**ABOUT THIS EXERCISE**
Copy every line of the entries that has the string "wrist" in it.

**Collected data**
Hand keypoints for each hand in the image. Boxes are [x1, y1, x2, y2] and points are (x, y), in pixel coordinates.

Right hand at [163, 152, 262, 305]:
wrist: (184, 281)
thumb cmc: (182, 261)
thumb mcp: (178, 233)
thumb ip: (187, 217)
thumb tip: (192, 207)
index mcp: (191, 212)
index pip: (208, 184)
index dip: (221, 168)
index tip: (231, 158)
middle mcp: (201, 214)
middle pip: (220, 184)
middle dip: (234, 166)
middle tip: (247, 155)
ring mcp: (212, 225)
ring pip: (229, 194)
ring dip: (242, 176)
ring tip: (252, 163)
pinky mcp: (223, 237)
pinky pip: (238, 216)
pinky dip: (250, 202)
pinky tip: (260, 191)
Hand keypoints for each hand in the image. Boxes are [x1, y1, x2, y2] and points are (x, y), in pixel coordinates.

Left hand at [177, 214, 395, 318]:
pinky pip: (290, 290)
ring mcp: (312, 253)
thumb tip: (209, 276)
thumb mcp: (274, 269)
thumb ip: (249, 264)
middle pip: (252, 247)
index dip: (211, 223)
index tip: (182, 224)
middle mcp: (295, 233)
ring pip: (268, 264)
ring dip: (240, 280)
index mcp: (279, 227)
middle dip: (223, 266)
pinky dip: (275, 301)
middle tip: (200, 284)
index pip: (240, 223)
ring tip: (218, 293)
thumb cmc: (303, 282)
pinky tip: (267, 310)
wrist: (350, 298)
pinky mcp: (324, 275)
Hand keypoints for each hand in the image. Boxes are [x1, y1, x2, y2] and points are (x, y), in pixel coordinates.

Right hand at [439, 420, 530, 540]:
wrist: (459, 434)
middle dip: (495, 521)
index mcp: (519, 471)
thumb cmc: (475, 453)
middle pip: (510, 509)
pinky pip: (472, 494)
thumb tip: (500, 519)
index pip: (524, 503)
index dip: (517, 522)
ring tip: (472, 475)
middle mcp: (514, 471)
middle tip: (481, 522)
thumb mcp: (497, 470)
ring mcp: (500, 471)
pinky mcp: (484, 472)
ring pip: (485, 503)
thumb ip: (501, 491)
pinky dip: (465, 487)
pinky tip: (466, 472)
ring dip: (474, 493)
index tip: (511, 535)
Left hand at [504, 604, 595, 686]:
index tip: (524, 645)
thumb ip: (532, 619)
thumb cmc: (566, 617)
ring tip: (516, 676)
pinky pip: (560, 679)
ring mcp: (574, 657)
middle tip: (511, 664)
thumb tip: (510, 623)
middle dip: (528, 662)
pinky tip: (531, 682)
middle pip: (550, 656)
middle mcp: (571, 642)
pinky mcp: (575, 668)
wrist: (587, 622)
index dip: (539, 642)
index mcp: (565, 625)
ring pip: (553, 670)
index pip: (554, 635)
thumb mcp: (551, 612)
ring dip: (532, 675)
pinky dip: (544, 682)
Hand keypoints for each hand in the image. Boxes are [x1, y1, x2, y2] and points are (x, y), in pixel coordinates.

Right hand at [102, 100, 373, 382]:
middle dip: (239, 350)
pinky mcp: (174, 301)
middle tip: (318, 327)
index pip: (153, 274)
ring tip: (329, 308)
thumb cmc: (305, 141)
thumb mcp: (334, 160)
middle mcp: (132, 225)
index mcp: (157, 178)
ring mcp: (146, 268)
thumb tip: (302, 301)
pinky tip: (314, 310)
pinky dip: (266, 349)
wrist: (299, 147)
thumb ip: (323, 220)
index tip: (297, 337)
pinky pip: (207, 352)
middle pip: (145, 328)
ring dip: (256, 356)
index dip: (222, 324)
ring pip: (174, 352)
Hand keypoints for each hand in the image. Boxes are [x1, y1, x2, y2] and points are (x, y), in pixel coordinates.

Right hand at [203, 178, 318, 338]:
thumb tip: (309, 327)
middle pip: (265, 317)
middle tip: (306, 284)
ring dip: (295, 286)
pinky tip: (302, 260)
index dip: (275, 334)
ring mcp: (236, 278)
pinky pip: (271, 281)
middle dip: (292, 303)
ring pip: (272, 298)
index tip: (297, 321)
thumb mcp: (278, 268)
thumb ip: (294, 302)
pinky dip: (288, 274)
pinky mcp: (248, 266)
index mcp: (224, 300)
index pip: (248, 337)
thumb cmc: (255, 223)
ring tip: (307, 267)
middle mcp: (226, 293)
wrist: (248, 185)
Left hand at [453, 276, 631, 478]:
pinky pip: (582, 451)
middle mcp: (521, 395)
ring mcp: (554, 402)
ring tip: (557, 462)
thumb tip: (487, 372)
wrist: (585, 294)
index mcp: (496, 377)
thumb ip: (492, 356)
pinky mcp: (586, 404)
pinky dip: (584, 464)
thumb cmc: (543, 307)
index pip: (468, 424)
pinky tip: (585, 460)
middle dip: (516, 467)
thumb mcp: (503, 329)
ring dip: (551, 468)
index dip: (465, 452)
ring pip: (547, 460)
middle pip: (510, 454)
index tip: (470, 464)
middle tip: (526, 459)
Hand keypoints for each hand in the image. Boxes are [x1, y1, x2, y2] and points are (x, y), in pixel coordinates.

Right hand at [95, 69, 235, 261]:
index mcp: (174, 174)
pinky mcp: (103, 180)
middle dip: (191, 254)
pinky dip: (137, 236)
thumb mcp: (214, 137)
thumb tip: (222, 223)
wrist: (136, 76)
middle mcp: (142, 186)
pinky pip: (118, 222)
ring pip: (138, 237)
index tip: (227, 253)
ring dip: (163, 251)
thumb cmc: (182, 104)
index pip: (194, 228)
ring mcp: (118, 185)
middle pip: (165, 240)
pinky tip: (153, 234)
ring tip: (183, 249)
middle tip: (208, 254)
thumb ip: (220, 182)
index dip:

**EXERCISE RESPONSE**
wrist: (184, 281)
wrist: (350, 298)
wrist: (459, 434)
wrist: (587, 622)
wrist: (299, 147)
wrist: (248, 185)
wrist: (585, 294)
wrist: (136, 76)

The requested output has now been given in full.